For the rest, you have to read the book. The premise, while fanciful, is believable. We know when the President is coming from all the planning chatter we hear in the spring, and the dramatic improvement in Island cell phone service in May. When he’s here, we usually know where he’ll be eating and playing, and what the catered menus will feature. It’s the nature of the place, and Mr. Knowles has captured the Island essence in this book.
We met with Mr. Knowles last Sunday to discuss terrorism today, and his experience with this book.
Is the scenario you present possible?
Could it really happen? Well, I didn’t write it until I was convinced it was plausible, that it could happen. If I needed to pull a rabbit from the hat, I wouldn’t have written it.
What’s your view on the security measure and protocols in place in this country today?
I grew up less than 3 miles from the White House, pedaled up to an open gate and walked in for the White House tours. Today Pennsylvania Avenue is blocked off for blocks. As military intelligence officers, we learned to know what the threats are and what we are prepared to do to meet them.
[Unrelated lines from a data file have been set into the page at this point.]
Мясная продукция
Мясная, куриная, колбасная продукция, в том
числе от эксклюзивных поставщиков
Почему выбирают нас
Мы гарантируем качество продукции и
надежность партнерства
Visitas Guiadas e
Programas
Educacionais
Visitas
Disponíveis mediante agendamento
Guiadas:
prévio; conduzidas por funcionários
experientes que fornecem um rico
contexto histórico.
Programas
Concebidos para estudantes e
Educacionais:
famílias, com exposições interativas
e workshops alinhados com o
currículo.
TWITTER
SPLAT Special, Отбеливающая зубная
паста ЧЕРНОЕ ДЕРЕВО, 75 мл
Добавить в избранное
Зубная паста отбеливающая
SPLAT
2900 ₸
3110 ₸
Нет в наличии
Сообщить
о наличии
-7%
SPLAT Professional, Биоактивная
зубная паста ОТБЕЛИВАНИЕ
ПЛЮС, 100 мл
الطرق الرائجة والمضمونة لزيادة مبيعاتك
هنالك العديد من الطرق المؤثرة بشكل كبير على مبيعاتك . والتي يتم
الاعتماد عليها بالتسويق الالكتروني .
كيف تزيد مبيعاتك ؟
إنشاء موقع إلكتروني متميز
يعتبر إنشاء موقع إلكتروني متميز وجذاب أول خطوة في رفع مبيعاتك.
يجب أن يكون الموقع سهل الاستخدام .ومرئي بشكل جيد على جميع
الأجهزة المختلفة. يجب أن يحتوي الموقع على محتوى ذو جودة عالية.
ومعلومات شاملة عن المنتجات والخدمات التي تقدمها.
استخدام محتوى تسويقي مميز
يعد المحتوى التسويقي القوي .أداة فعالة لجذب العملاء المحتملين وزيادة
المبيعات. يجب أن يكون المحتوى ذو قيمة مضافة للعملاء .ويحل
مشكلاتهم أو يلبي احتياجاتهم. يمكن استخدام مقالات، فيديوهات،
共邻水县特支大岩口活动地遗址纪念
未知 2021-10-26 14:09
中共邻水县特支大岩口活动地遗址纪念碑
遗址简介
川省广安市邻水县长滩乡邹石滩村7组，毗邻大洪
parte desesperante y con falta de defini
What’s your point of view as an author?
I was trained by the Jesuits (Georgetown and Fordham), who are half teachers, half theologians. I see myself that way — teaching by presenting factual information; the other half is to inject myself when it is appropriate.
You include voluminous detail on security assessment and protocol in Head of the Snake. Where do you get the information?
I read voraciously. A site called Defense One, for example, puts up several postings a day. But all of this information is available. If I knew any classified information, I wouldn’t publish it. May not be illegal, but it is certainly immoral, in my view.
What’s up with your publisher?
Well, I got a simple letter that said the book did not meet their current needs. Was it less well-written than my prior books they’ve published? I think it’s the best I’ve written. This book is more about character development. I tried to draw two men, the president and the caliph. I demanded of myself to put myself in the shoes of both characters, who, if not respecting each other, acknowledge a formidable foe. Their relationship becomes a chess match.
Is their decision to decline related to something else?
That’s up to anyone to read into it what they want. Based on the recent events in Paris, I can understand publishers being reluctant to publish. The company chooses to publish what they want and not to publish what they don’t want. I don’t begrudge their right to publish, though I do begrudge their judgment in this case [chuckles]. I’m making the [publishing] rounds now.